“first thing i'd do during a zombie apocalypse is give up”
hope, the will to live, and finding something to live for
Maze Runner. Divergent Series. The Hunger Games. The Fifth Wave. The Thining. 2012. The Day After Tomorrow. I Am Legend. A Quiet Place. World War Z. Greenland. Bird Box. Tomorrow War. San Andreas. A Quiet Place. I could go on forever.
End of the world/post-apocalyptic/zombie/dystopian movies are my vibe. There’s something about watching hopeless individuals risking it all and defying the odds to stay alive… for an extra two weeks or so. Fighting off aliens and the elements just to see their daughter or darling again.
And I don’t get it.
We’re talking about the end of the world here. Out-of-planet, Homo sapien-eating blind monsters who can track human beings based on increases in heartbeats over 97.3bpm. And you’re leaving your safe space in the woods because you’ve heard a doggy radio broadcast claiming that there just so happens to be the ONLY life-saving antidote in an abandoned research facility. But it’s 300 miles away in the epicentre of the chaos. Okay.
Take the movie Love and Monsters for example. This scrawny, helpless guy leaves his underground colony to find his girl, who he hasn’t seen for the past seven years because of the rise of these monsters. On the way, he almost dies, gets lost, and his dog runs away. All this to find out that his “girlfriend” isn’t feeling him anymore, but she thought that the effort was cute. I’m so sorry to say this, but at that moment, everyone must die.
Dave has some advice for this guy at the 3 mins and 16 seconds mark of his song Clash featuring Stormzy.
But there’s a common thread that is interwoven throughout all these films. Hope.
Our society hates hope. “It’s the hope that kills you”. It hates the idea of having something to live for unless they can see it with their own eyes. Trusting that there is light at the end of the tunnel. Hope is expensive and expectation can often lead to disappointment. And that’s why many of us search for meaning and hope in things that fade. We need that tangible motivation before our lives start to make sense.
If I’m being honest, recently I’ve been losing the will to live.
Sidenote: I just want to make it very clear that I don’t mean this in terms of mental health but more to do with a lack of motivation.
There’s a line from 0121 rapper, Jaykae, that states:
For those who don’t know, a yute/youte is a child. And I find this phrase interesting. Jaykae felt like he lacked purpose until he was a father.
But that’s what I’ve been struggling with. In all these movies, the will to live is based on love or a deeper search for an answer, the truth, a solution, yadda yadda yadda.
But what about those of us who don’t have anything to look forward to or any hope in this life. What then? So, unless we find a life partner, start a brand/business, or see some real change in our lives, then our lives our worthless?
Do you get the point I’m trying to make?
I’ve come to terms with the fact that my life can still be void of external push factors e.g., a job, a relationship, side hustles, and yet still be meaningful.
As I grow older, I’ve come to the realisation that I can still wake up in the morning and have something to live for even if I don’t have something going on for me at that moment.
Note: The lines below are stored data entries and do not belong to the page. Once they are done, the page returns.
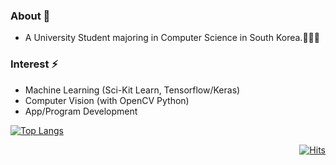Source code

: ### About 💬
- A University Student majoring in Computer Science in South Korea.👨🏻‍🎓

### Interest ⚡ 
- Machine Learning (Sci-Kit Learn, Tensorflow/Keras)
- Computer Vision (with OpenCV Python)
- App/Program Development

[![Top Langs](https://github-readme-stats.vercel.app/api/top-langs/?username=starrykss&layout=compact)](https://github.com/anuraghazra/github-readme-stats)

<div align="right">

[![Hits](https://hits.seeyoufarm.com/api/count/incr/badge.svg?url=https%3A%2F%2Fgithub.com%2Fgjbae1212%2Fhit-counter&count_bg=%2379C83D&title_bg=%23555555&icon=&icon_color=%23E7E7E7&title=hits&edge_flat=false)](https://hits.seeyoufarm.com)
  
</div>


<!--
**starrykss/starrykss** is a ✨ _special_ ✨ repository because its `README.md` (this file) appears on your GitHub profile.

Here are some ideas to get you started:

- 🔭 I’m currently working on ...
- 🌱 I’m currently learning ...
- 👯 I’m looking to collaborate on ...
- 🤔 I’m looking for help with ...
- 💬 Ask me about ...
- 📫 How to reach me: ...
- 😄 Pronouns: ...
- ⚡ Fun fact: ...
-->
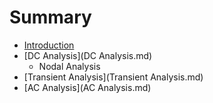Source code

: # Summary

* [Introduction](README.md)
* [DC Analysis](DC Analysis.md)
   * Nodal Analysis
* [Transient Analysis](Transient Analysis.md)
* [AC Analysis](AC Analysis.md)


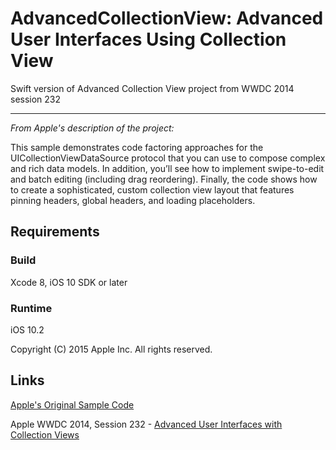 # AdvancedCollectionView: Advanced User Interfaces Using Collection View

Swift version of Advanced Collection View project from WWDC 2014 session 232

---

_From Apple's description of the project:_

This sample demonstrates code factoring approaches for the UICollectionViewDataSource protocol that you can use to compose complex and rich data models. In addition, you’ll see how to implement swipe-to-edit and batch editing (including drag reordering). Finally, the code shows how to create a sophisticated, custom collection view layout that features pinning headers, global headers, and loading placeholders.

## Requirements

### Build

Xcode 8, iOS 10 SDK or later

### Runtime

iOS 10.2

Copyright (C) 2015 Apple Inc. All rights reserved.

## Links

[Apple's Original Sample Code](https://developer.apple.com/sample-code/wwdc/2015/ "AdvancedCollectionView")

Apple WWDC 2014, Session 232 - [Advanced User Interfaces with Collection Views](https://developer.apple.com/videos/play/wwdc2014/232/ "Session 232")
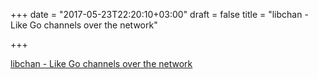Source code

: +++
date = "2017-05-23T22:20:10+03:00"
draft = false
title = "libchan - Like Go channels over the network"

+++

<p><a href="https://github.com/docker/libchan">libchan - Like Go channels over the network</a></p>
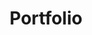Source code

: ---
title: "Portfolio"
description: "Jessica Jorgenson's portfolio"
draft: false


# custom style
custom_class: "" 
custom_attributes: "" 
custom_css: ""
---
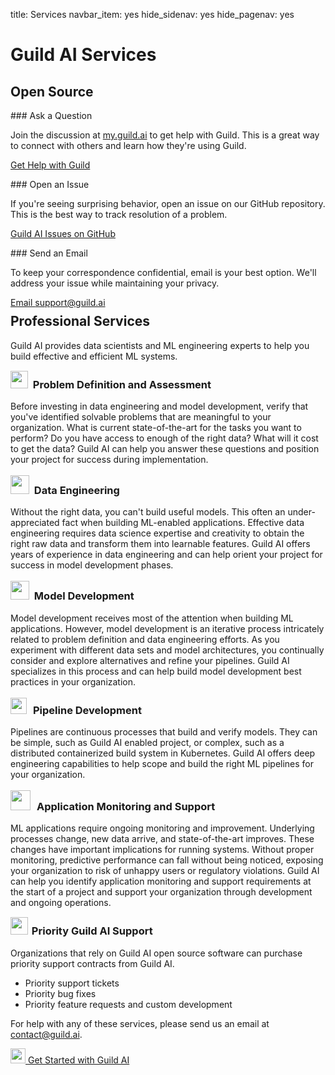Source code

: title: Services
navbar_item: yes
hide_sidenav: yes
hide_pagenav: yes

# Guild AI Services

## Open Source

<div class="col col-lg-4" markdown="1">
### <i class="fab fa-discourse"></i> Ask a Question

Join the discussion at [my.guild.ai](https://my.guild.ai) to get help with Guild.
This is a great way to connect with others and learn how they're using
Guild.

[Get Help with Guild](https://my.guild.ai)
</div>

<div class="col col-lg-4" markdown="1">
### <i class="fab fa-github"></i> Open an Issue

If you're seeing surprising behavior, open an issue on our GitHub
repository. This is the best way to track resolution of a problem.

[Guild AI Issues on GitHub](https://github.com/guildai/guildai/issues)
</div>

<div class="col col-lg-4" markdown="1">
### <i class="far fa-paper-plane"></i> Send an Email

To keep your correspondence confidential, email is your best
option. We'll address your issue while maintaining your privacy.

[Email support@guild.ai](mailto:support@guild.ai)
</div>

<div class="row" style="margin-top:-20px"></div>

## Professional Services

Guild AI provides data scientists and ML engineering experts to help
you build effective and efficient ML systems.

### <img src="/assets/icons/maps-pin.svg" height="28" style="margin:-8px 4px 0 0"> Problem Definition and Assessment

Before investing in data engineering and model development, verify
that you've identified solvable problems that are meaningful to your
organization. What is current state-of-the-art for the tasks you want
to perform? Do you have access to enough of the right data? What will
it cost to get the data? Guild AI can help you answer these questions
and position your project for success during implementation.

### <img src="/assets/icons/database-hand.svg" height="30" style="margin:-6px 4px 0 0"> Data Engineering

Without the right data, you can't build useful models. This often an
under-appreciated fact when building ML-enabled
applications. Effective data engineering requires data science
expertise and creativity to obtain the right raw data and transform
them into learnable features. Guild AI offers years of experience in
data engineering and can help orient your project for success in model
development phases.

### <img src="/assets/icons/file-code-refresh.svg" height="30" style="margin:-6px 4px 0 0"> Model Development

Model development receives most of the attention when building ML
applications. However, model development is an iterative process
intricately related to problem definition and data engineering
efforts. As you experiment with different data sets and model
architectures, you continually consider and explore alternatives and
refine your pipelines. Guild AI specializes in this process and can
help build model development best practices in your organization.

### <img src="/assets/icons/hierarchy-2.svg" height="26" style="margin:-6px 10px 0 0">Pipeline Development

Pipelines are continuous processes that build and verify models. They
can be simple, such as Guild AI enabled project, or complex, such as a
distributed containerized build system in Kubernetes. Guild AI offers
deep engineering capabilities to help scope and build the right ML
pipelines for your organization.

### <img src="/assets/icons/monitor-heart-beat-search.svg" height="32" style="margin:-6px 10px 0 0">Application Monitoring and Support

ML applications require ongoing monitoring and improvement. Underlying
processes change, new data arrive, and state-of-the-art
improves. These changes have important implications for running
systems. Without proper monitoring, predictive performance can fall
without being noticed, exposing your organization to risk of unhappy
users or regulatory violations. Guild AI can help you identify
application monitoring and support requirements at the start of a
project and support your organization through development and ongoing
operations.

### <img src="/assets/icons/headphones-customer-support-human.svg" height="28" style="margin:-8px 2px 0 0"> Priority Guild AI Support

Organizations that rely on Guild AI open source software can purchase
priority support contracts from Guild AI.

- Priority support tickets
- Priority bug fixes
- Priority feature requests and custom development

For help with any of these services, please send us an email at
[contact@guild.ai](mailto:contact@guild.ai).

<div class="col col-md-12 mt-5">
<div class="promo center">
<a class="btn btn-primary cta" href="https://my.guild.ai/start"><img src="/assets/icons/space-rocket-flying-white.svg" height="24"> Get Started with Guild AI</a>
</div>
</div>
The things that we all strive for in this life, money, power, success, love, self-worth, value, purpose etc., are all things that can be taken away in a flash. And if they are, they shouldn’t be the things in life that give us hope. Take it from someone whose been unemployed and felt hopeless and worthless because of it (will have an article on this soon).
Hope shouldn’t be based on circumstances. The fact that I have a tomorrow, gives me hope no matter what I’m going through.
I’ve concluded that I no longer look for the light at the end of the tunnel because the light lives inside of me.
Just in case we end up in a zombie apocalypse or an end of the world level extension threat, I know that I will find the will to live. Not because there may or may not be something to live for, but because there is hope in tomorrow…
Nah I’m lying. I’m still giving up. I can’t be asked for all the nonsense.
Love, Peace & Blessings,
Abs.
They also always just happen to know how to fly a helicopter too, how convenient
“I no longer look for the light at the end of the tunnel because the light lives inside of me.” 👌🏾👌🏾 Big facts!